Both the case he was hired for and the one that hits too close to home were excellent examples of exactly who Holden is. Deep down behind that barb wire and acid laced exterior is a man who cares about the injustices perpetrated against the defenseless, the man who will mete out his own sort of justice to anyone he feels deserving of it, whatever that punishment may be. I liked the raw and gritty of both cases, with a special sort of affection for Holden’s need to find Big Mike’s truth as well as finding the serial killer targeting trans and gender nonconforming folks. When Holden has the chance to show the scary sort of passion he feels towards taking care of those he considers his to defend, it’s awesomely frightening and frighteningly awesome.
And then, there’s the hockey boys… Yes, they figure prominently in the story. Poor Scott. That’s all I’ll say about him. And Grey and Tank, who are weaved into the story as a means of giving readers a break from Holden’s point of view—there had to be some outlet of levity in the story because Holden is so damn dark that spending an entire book in his head wouldn’t be prudent. Getting a healthy dose of these guys, and Fi, while sometimes felt like an odd detour and distraction from the gist of the story arc, was like visiting with old friends. And, of course, Scott and Grey don’t just serve as window dressing to give the story its charm. They also serve as sidekicks on retainer for Holden, just as they did for Roan. And, of course, Speed uses these moments to also serve as reminders of what a gaping hole Roan and Dylan left in Seattle with their departure. And, poor Scott…
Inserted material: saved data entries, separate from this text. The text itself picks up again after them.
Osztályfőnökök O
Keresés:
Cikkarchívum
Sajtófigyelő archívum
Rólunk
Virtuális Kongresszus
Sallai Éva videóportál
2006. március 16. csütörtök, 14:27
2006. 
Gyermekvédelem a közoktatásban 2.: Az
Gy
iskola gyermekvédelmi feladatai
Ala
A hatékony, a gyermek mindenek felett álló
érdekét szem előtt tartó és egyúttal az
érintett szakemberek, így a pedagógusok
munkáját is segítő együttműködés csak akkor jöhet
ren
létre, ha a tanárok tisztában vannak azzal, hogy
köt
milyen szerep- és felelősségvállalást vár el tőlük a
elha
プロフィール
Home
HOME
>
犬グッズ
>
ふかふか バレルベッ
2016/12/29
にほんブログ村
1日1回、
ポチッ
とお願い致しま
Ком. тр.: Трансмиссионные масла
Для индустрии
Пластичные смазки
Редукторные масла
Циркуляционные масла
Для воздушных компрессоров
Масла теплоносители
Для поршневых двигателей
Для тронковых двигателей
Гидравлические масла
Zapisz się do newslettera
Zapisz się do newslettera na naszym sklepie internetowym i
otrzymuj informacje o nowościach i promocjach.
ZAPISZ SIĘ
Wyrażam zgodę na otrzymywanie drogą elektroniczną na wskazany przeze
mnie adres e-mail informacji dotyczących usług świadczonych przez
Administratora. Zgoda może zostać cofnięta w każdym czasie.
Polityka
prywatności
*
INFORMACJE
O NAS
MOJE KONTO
Now let’s talk about my big “but”. The shift from Roan’s to Holden’s perspective in this series isn’t an easy one to embrace, and I knew it was going to be difficult before I ever cracked open the e-file. Without Roan’s quirky charms and his love for Dylan and the family he made for himself, and the irresistible hook of the paranormal activity that gave the original series its unique flavor (and which gave Roan something to focus on other than the cases he was working), the side scenes with the guys felt more like a corralling to get everyone into the book than it gave heft to or advanced the storyline. We get the two cases, which were both perfect vehicles to deliver Holden to the series’ objective, but when the focus was directed away from the investigation of those cases, those scenes outside of Holden’s orbit read like filler. The scenes are an absolute assist to new readers, though, giving a little insight into the oddball gang that loves our Roan, so in that way they do serve their purpose.
That one small grievance aside, I’m on board for the long haul with Holden. You can’t help but get the feeling that he’s going to learn a few things about himself before this series is through, things that he’s probably not going to like very much, but things that we readers are going to kind of love, in a sadistic sort of way, seeing him figure out.